The cuts will be deep and potentially rapid. Today, 92 large combatants are in the fleet, but the Navy’s longer-term plans suggest the legacy large surface combatant fleet of Ticonderoga Class (CG 47) cruisers, Zumwalt Class (DDG 1000) destroyers and Arleigh Burke Class (DDG 51) destroyers will shrink to a fleet of 63 to 65 large surface vessels over the next 30 years. Amphibious assault vessels (LHA/LHDs and LPDs) and command, support and fast transport ships will be cut as well, and the future small surface combatant fleet of littoral combat ships and frigates is only projected to grow to between 40 and 45 ships from a current fleet of 35. 

 

The cuts are widespread, but one place the axe falls hardest is upon the Navy’s large surface combatant fleet. First, the Department of Defense will force the Navy to eliminate the entire 22-hull Ticonderoga Class cruiser fleet. But even that drastic cut is not enough for the Navy to get to the Department of Defense’s current projection of 63 to 65 ships. With 88 Arleigh Burkes in service, under construction or already authorized, Arleigh Burke destroyer procurement will likely cease and 27 older Flight I, Flight IA and Flight II Burkes will be ushered out of the fleet. pg

 

The only question is just how fast the cuts to the large surface combatants will happen.
########################################
→ **Written task A**: Copy the entries under Source records line for line, leaving out the pictures.

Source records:
########################################
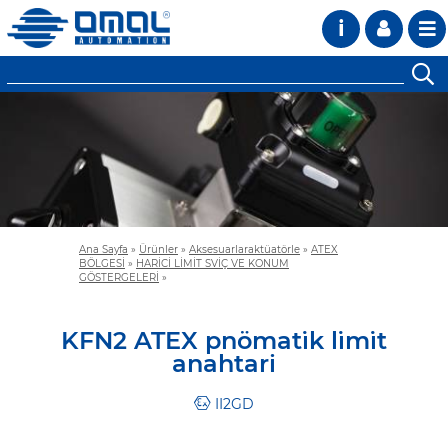
i
Ana Sayfa
»
Ürünler
»
Aksesuarlaraktüatörle
»
ATEX
BÖLGESİ
»
HARİCİ LİMİT SVİÇ VE KONUM
GÖSTERGELERİ
»
KFN2 ATEX pnömati̇k li̇mi̇t
anahtari
II2GD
########################################
→ **Written task B**: Rewrite the part of the passage on Navy fleet cuts from "The cuts are" to "combatants will happen.", putting "blade" in place of "axe".

→ **Answer A**:
i
Ana Sayfa
»
Ürünler
»
Aksesuarlaraktüatörle
»
ATEX
BÖLGESİ
»
HARİCİ LİMİT SVİÇ VE KONUM
GÖSTERGELERİ
»
KFN2 ATEX pnömati̇k li̇mi̇t
anahtari
II2GD

→ **Answer B**:
The cuts are widespread, but one place the blade falls hardest is upon the Navy’s large surface combatant fleet. First, the Department of Defense will force the Navy to eliminate the entire 22-hull Ticonderoga Class cruiser fleet. But even that drastic cut is not enough for the Navy to get to the Department of Defense’s current projection of 63 to 65 ships. With 88 Arleigh Burkes in service, under construction or already authorized, Arleigh Burke destroyer procurement will likely cease and 27 older Flight I, Flight IA and Flight II Burkes will be ushered out of the fleet. pg

 

The only question is just how fast the cuts to the large surface combatants will happen.